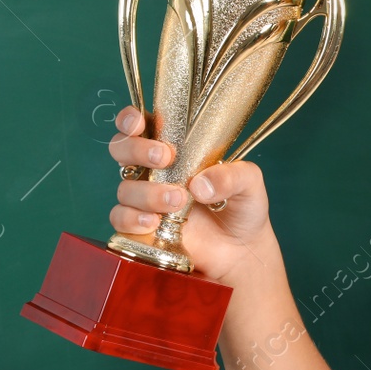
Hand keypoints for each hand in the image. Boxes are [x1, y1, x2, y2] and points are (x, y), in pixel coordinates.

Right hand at [107, 106, 279, 286]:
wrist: (240, 250)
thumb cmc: (242, 207)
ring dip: (148, 192)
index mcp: (178, 149)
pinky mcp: (139, 227)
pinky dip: (133, 218)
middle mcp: (155, 171)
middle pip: (122, 149)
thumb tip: (199, 184)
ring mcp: (144, 199)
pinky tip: (154, 222)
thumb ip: (232, 176)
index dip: (132, 119)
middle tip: (166, 158)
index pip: (144, 124)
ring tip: (178, 201)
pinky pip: (120, 218)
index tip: (140, 122)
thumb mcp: (249, 183)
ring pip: (125, 187)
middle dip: (137, 149)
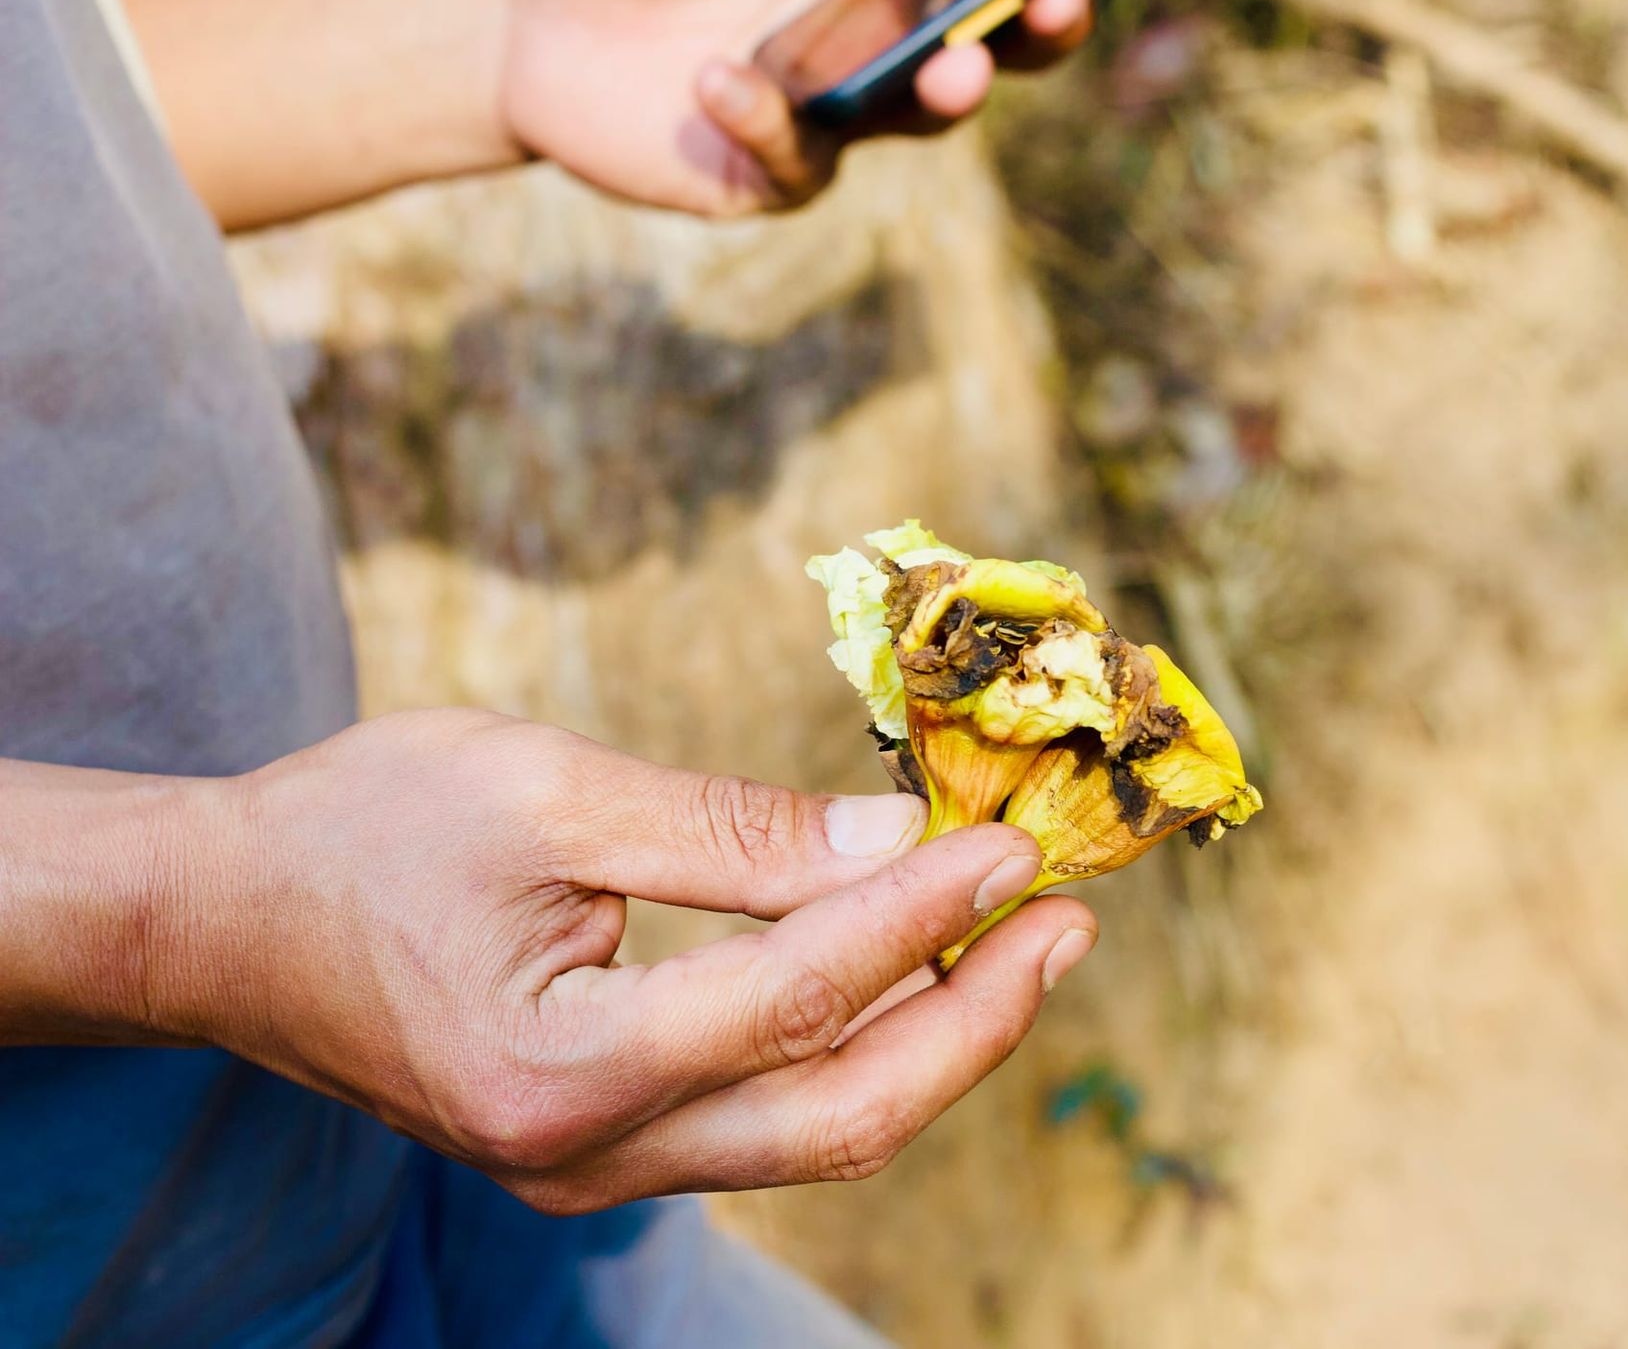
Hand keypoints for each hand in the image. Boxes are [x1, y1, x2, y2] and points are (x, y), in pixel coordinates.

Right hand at [154, 710, 1096, 1213]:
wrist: (227, 921)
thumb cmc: (365, 832)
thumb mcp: (545, 789)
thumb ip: (728, 830)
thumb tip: (896, 841)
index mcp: (555, 1068)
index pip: (795, 997)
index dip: (922, 918)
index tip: (1012, 846)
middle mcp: (579, 1156)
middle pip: (838, 1113)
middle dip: (976, 1021)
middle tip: (1066, 922)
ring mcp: (588, 1172)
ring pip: (815, 1132)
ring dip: (932, 1040)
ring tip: (1018, 942)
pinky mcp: (597, 1150)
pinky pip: (765, 1119)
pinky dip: (853, 1048)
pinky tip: (911, 972)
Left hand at [501, 0, 1097, 214]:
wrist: (530, 13)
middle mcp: (870, 48)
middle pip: (984, 56)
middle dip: (1028, 38)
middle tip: (1045, 8)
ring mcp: (825, 117)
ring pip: (908, 120)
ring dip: (942, 94)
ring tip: (951, 65)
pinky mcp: (763, 175)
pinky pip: (793, 160)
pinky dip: (764, 119)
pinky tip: (716, 77)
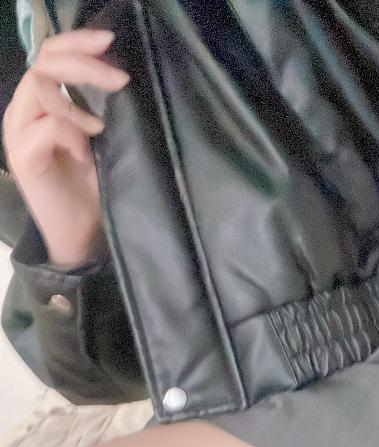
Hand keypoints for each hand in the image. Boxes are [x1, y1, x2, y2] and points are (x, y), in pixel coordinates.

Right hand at [2, 29, 128, 266]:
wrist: (82, 234)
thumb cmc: (91, 187)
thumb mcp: (97, 136)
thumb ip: (96, 103)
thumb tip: (117, 68)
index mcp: (36, 102)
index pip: (48, 54)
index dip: (77, 41)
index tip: (110, 40)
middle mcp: (21, 112)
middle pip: (43, 63)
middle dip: (84, 62)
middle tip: (119, 78)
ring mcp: (18, 133)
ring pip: (39, 87)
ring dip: (76, 99)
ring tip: (99, 126)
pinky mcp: (23, 157)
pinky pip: (47, 125)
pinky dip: (72, 131)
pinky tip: (87, 150)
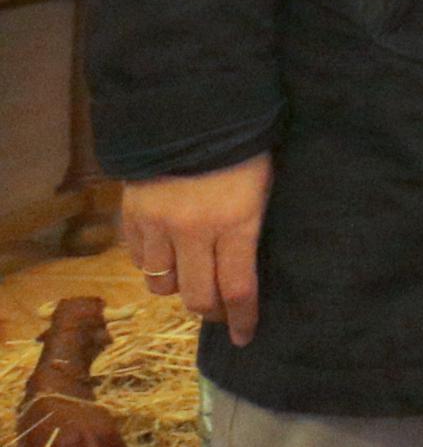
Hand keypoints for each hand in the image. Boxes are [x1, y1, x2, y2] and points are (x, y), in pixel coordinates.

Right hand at [119, 153, 270, 343]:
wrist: (191, 111)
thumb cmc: (243, 144)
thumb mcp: (264, 185)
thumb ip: (252, 226)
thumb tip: (249, 264)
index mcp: (236, 223)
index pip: (238, 289)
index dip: (242, 318)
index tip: (245, 337)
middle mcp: (194, 232)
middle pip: (197, 296)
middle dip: (211, 311)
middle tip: (220, 313)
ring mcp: (159, 226)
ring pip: (163, 284)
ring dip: (179, 287)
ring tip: (192, 277)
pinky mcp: (133, 217)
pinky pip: (141, 260)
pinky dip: (154, 264)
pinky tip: (167, 253)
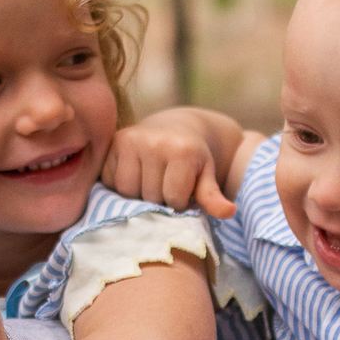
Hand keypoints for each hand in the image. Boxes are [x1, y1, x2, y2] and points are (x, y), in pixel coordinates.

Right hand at [101, 124, 235, 219]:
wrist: (175, 126)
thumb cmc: (193, 158)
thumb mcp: (207, 175)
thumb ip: (212, 196)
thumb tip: (229, 212)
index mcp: (182, 150)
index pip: (173, 200)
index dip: (178, 202)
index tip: (183, 191)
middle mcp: (154, 142)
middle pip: (149, 197)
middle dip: (158, 199)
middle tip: (165, 185)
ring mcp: (131, 140)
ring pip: (126, 190)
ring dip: (137, 194)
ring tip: (149, 182)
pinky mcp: (114, 141)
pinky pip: (110, 179)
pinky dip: (119, 184)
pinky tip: (134, 174)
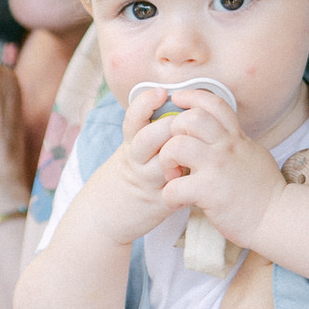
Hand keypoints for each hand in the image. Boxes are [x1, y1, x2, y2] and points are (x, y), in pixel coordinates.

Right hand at [90, 87, 191, 246]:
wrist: (104, 215)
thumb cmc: (129, 174)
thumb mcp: (132, 150)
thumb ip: (151, 130)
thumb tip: (180, 101)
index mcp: (130, 145)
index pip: (132, 120)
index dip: (145, 104)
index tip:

════════════════════

Work instruction:
Every entry must be reproduced exactly, with the images left out.

Output for this task:
Hand keypoints for each hand in the image. Boxes are [x1, y1, x2, y2] and points are (x, y), in pixel coordinates.

Right hand at [107, 106, 279, 286]:
wrist: (240, 250)
thumb cmc: (242, 207)
ring dip: (148, 192)
index mcp: (178, 149)
pinky mcp: (139, 227)
pinky dip: (133, 218)
middle mcp: (155, 171)
middle pip: (122, 149)
thumb tip: (199, 184)
ring mcp: (144, 199)
pinky tip: (154, 222)
thumb ip: (232, 176)
index dip: (132, 119)
middle tip: (166, 158)
index pip: (144, 124)
ring tip: (178, 201)
pinky pip: (120, 218)
index tip: (140, 122)
thumb mcp: (249, 183)
ring pip: (125, 187)
middle dip: (137, 149)
Hand keypoints for each hand in the image. Boxes are [x1, y1, x2, y2] and points are (x, y), in pixel coordinates.

Right hand at [154, 710, 1096, 1213]:
wrist: (227, 921)
thumb cmc: (365, 832)
thumb mcp: (545, 789)
thumb ip: (728, 830)
thumb tip: (896, 841)
index mcp: (555, 1068)
index pip: (795, 997)
index dip: (922, 918)
index tip: (1012, 846)
middle mcp: (579, 1156)
middle pip: (838, 1113)
middle dip: (976, 1021)
middle tip: (1066, 922)
ring mcp: (588, 1172)
ring pip: (815, 1132)
ring dip: (932, 1040)
ring tip: (1018, 942)
pinky mcp: (597, 1150)
pinky pip: (765, 1119)
pinky dip: (853, 1048)
pinky tip: (911, 972)
Left hand at [501, 0, 1097, 214]:
wrist: (530, 13)
middle mcp: (870, 48)
middle pip: (984, 56)
middle dip: (1028, 38)
middle tip: (1045, 8)
ring mcp: (825, 117)
ring pip: (908, 120)
ring dip: (942, 94)
ring tip: (951, 65)
pinky mcp: (763, 175)
pinky pip: (793, 160)
pinky dip: (764, 119)
pinky tip: (716, 77)
Hand keypoints for each hand in the image. Boxes are [x1, y1, x2, y2] and points are (x, y), in pixel coordinates.

Right hand at [2, 29, 128, 266]:
wrist: (82, 234)
thumb cmc: (91, 187)
thumb mcp: (97, 136)
thumb ip: (96, 103)
thumb tip: (117, 68)
index mcp: (36, 102)
index pip: (48, 54)
index dip: (77, 41)
index tip: (110, 40)
middle mcp: (21, 112)
middle pip: (43, 63)
middle dip: (84, 62)
middle tip: (119, 78)
ring mcp: (18, 133)
ring pip: (39, 87)
ring dip: (76, 99)
ring tip: (99, 126)
pinky mcp: (23, 157)
pinky pip: (47, 125)
pinky dip: (72, 131)
pinky tip: (87, 150)
Hand keypoints for each hand in the image. Boxes are [x1, y1, x2, y2] and points are (x, y), in pixel coordinates.

Right hand at [119, 153, 270, 343]:
wrist: (191, 111)
thumb cmc: (243, 144)
thumb mcp: (264, 185)
thumb ip: (252, 226)
thumb tip: (249, 264)
index mcp: (236, 223)
index pip: (238, 289)
index dip: (242, 318)
index tip: (245, 337)
middle mcp: (194, 232)
middle pip: (197, 296)
middle dip: (211, 311)
middle tip: (220, 313)
ring mcp: (159, 226)
ring pip: (163, 284)
ring dip: (179, 287)
ring tip: (192, 277)
pinky mcp: (133, 217)
pinky pip: (141, 260)
pinky dip: (154, 264)
pinky tip: (167, 253)
Hand keypoints for each hand in the image. Boxes are [x1, y1, x2, y2] and points are (x, y), in pixel coordinates.

Right hand at [101, 124, 235, 219]:
wrist: (175, 126)
thumb cmc: (193, 158)
thumb mcp: (207, 175)
thumb ip: (212, 196)
thumb tip: (229, 212)
index mcp: (182, 150)
index pip: (173, 200)
index dip: (178, 202)
index tip: (183, 191)
middle mcp: (154, 142)
middle pip: (149, 197)
middle dip: (158, 199)
middle tip: (165, 185)
ring mcp: (131, 140)
ring pip: (126, 190)
ring dip: (137, 194)
ring tip: (149, 182)
pinky mcp: (114, 141)
pinky pip: (110, 179)
pinky dip: (119, 184)
pinky tip: (134, 174)
Hand keypoints for each hand in the image. Boxes are [x1, y1, x2, y2] and points are (x, y), in pixel coordinates.

Right hand at [90, 87, 191, 246]:
wrist: (104, 215)
thumb cmc: (129, 174)
thumb mcp: (132, 150)
thumb ip: (151, 130)
thumb tip: (180, 101)
index mcp: (130, 145)
index pip: (132, 120)
index dip: (145, 104)
index tip:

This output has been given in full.